Economy

India’s Manufacturing Ambition Needs Further Tax Rationalisation

Gaurie Dwivedi

Dec 25, 2022, 09:00 PM | Updated Dec 26, 2022, 08:11 AM IST

India's manufacturing exports set to grow to $1 trillion.
India's manufacturing exports set to grow to $1 trillion.
  • India is still a services economy and far from its ‘pivot’ towards manufacturing. It is the ultra-high tax structures that come in the way of India’s manufacturing dreams.
  • Early this week, R C Bhargava, the longest-serving chairman of a company, spoke his mind when he lamented at India’s punitively high tax structure for the auto industry.

    The subsequent growth projections and obvious China comparisons are uncharitable for India. But what Bhargava spoke about is not far from the truth.

    The auto sector, which has the potential to turn India into a big manufacturing story and a major employment creator, is expected to shoulder most of the government’s tax expectations.

    The underlying assumption by the central and state governments is that a car, no matter how small it may be, is a luxury and not a necessity. This mindset explains the multilayered and progressive tax structure that sits on top of any auto purchase, even the most basic one.

    So, even for a small car (sub-4-metre car) with a petrol engine capacity of 1.2 litres (1200 cc, in simple terms), the effective GST (goods and services tax) is a whopping 43 per cent.

    But this isn’t all. States like Karnataka charge road taxes as high as 15 per cent.

    India’s automobile industry contributes almost 6.5 per cent to India's GDP (gross domestic product) and over a third of the total manufacturing GDP, besides pulling up sectors like iron and steel.

THE TASK
Rewrite the part of the article that opens with the words containing "Gaurie Dwivedi" and closes with "government’s tax expectations.", changing "auto industry" to "automobile industry". The records are separate material and have no connection to the article.

INFORMATION PROVIDED
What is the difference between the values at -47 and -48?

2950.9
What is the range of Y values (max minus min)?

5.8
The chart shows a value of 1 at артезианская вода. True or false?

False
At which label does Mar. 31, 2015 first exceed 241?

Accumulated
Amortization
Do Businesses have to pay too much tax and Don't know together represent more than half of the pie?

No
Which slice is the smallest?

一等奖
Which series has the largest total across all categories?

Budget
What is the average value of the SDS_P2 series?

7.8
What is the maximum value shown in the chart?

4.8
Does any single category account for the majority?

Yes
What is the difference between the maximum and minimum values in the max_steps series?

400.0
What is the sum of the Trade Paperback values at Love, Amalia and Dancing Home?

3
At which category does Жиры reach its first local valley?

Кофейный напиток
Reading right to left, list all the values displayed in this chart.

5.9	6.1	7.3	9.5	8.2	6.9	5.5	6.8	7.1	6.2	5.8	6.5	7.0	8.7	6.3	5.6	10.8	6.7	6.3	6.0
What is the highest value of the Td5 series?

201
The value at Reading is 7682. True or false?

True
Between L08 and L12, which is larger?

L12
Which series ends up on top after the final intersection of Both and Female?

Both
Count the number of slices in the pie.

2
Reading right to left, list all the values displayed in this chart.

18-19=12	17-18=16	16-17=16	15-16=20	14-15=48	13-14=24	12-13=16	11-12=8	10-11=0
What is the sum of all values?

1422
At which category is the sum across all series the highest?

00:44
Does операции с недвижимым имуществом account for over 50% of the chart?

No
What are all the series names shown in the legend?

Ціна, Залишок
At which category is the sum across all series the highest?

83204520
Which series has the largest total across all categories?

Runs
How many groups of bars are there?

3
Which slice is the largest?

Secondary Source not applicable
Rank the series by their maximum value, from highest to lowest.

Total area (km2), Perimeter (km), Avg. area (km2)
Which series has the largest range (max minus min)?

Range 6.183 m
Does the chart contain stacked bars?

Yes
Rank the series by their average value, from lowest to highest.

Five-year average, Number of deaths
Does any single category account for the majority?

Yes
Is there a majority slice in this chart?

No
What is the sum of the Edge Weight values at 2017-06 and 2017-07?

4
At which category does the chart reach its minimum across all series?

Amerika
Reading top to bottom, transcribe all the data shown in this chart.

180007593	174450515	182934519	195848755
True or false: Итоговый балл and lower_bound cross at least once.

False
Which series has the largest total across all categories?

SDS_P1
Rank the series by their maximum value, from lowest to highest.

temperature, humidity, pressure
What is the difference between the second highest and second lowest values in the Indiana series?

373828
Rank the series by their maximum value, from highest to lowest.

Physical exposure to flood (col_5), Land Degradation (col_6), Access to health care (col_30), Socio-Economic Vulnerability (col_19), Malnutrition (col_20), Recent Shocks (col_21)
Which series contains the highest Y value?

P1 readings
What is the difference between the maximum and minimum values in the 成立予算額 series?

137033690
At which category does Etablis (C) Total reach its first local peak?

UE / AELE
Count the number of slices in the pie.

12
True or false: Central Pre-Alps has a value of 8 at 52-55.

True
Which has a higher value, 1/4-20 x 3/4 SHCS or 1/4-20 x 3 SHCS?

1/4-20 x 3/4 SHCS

PROBLEM SOLUTION
Gaurie Dwivedi

Dec 25, 2022, 09:00 PM | Updated Dec 26, 2022, 08:11 AM IST

India's manufacturing exports set to grow to $1 trillion.
India's manufacturing exports set to grow to $1 trillion.
  • India is still a services economy and far from its ‘pivot’ towards manufacturing. It is the ultra-high tax structures that come in the way of India’s manufacturing dreams.
  • Early this week, R C Bhargava, the longest-serving chairman of a company, spoke his mind when he lamented at India’s punitively high tax structure for the automobile industry.

    The subsequent growth projections and obvious China comparisons are uncharitable for India. But what Bhargava spoke about is not far from the truth.

    The auto sector, which has the potential to turn India into a big manufacturing story and a major employment creator, is expected to shoulder most of the government’s tax expectations.